This project shall explore simulation and shape optimization methods for the design of electromechanical energy converters. Thereby, the possibilities and requirements of three-dimensional printing shall be exploited to design permanent magnet synchronous motors (PMSM). Currently, PMSM are designed conservatively, i.e. without free forms and using standardized (e.g. magnet) geometries. However, additive manufacturing processes (3D printing) will allow more complex stator and rotor geometries to be produced in the future, which could reduce the rare earth magnet content in particular. In order to enable an optimal, computer-aided design of electrical machines, the project aims to develop so-called isogeometric, i.e. methods based on the spline formulations commonly used in computer-aided design (CAD) for geometry representation, are to be developed within the scope of this project, with which the coupled electromagnetic-mechanical behavior of PMSM can be simulated and the machine shape can be optimized under consideration of the manufacturing process.
- Development of an isogeometric finite element method with strong coupling of the electrical, magnetic and mechanical model equations; quasi-static modeling considering non-linear effects; evaluation of torque, noise, vibration and roughness.
- • Efficient gradient based optimization of PMSM for different objective functions, e.g. magnetic ratio or weight reduction, power maximization, and constraints, e.g. minimum torque, maximum NVH (Noise Vibration Harshness).
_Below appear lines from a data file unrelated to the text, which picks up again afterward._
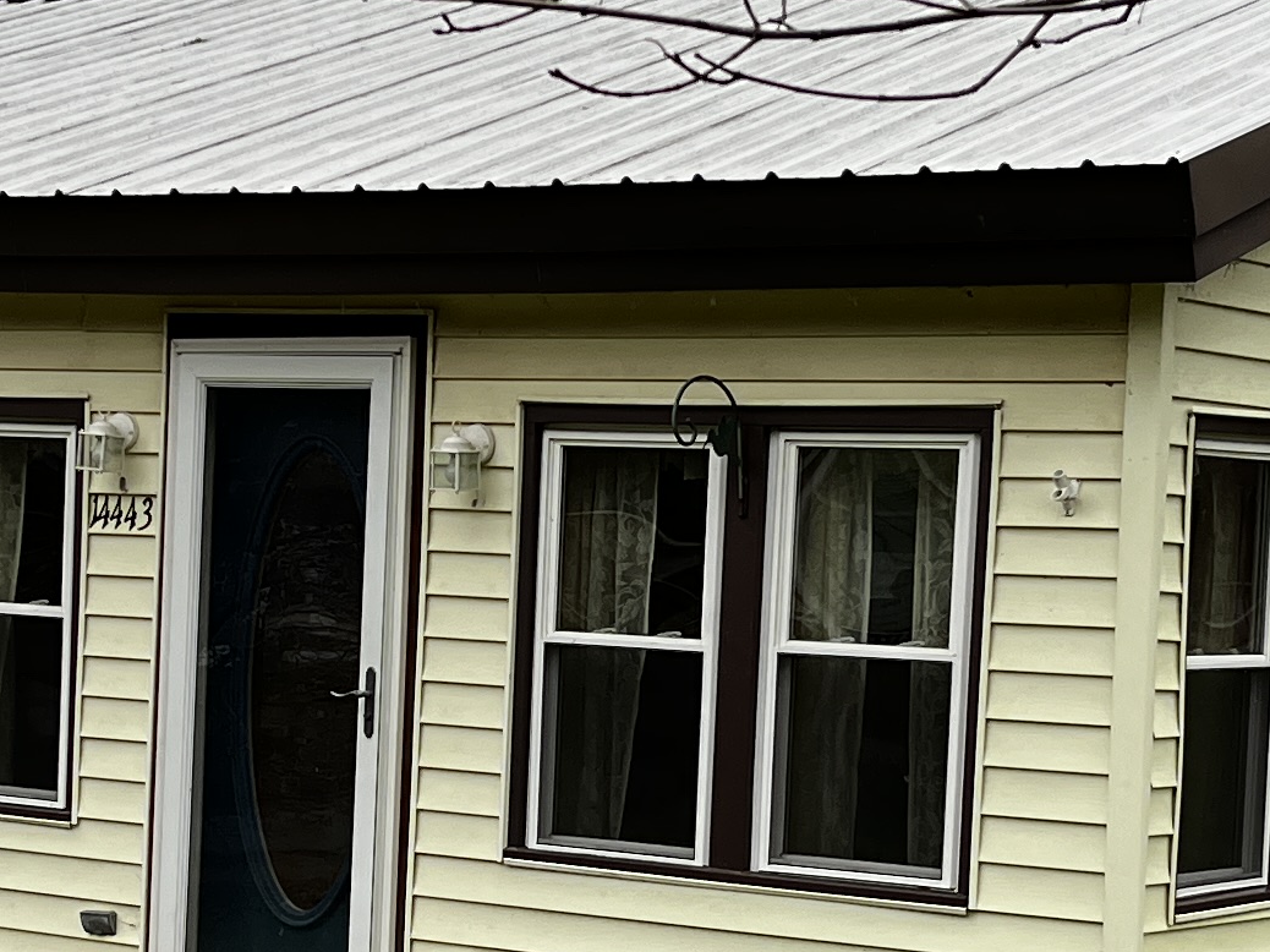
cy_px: 729
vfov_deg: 14.6
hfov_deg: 19.4
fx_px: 3705
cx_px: 527
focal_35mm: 101
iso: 50
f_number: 1.6
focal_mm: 5.1
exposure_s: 1/419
- Consideration of the properties and limitations of additive manufacturing processes, e.g anisotropy of materials, overhang constraints, feature sizes, residual stresses and distortions; formulation of appropriate constraints for the optimization problem.
- Demonstration of the practical applicability, e.g. optimization of a concrete PMSM with realistic geometry, material and manufacturing parameters.
Interest in finite elements and optimization, knowledge of electrical machines helpful.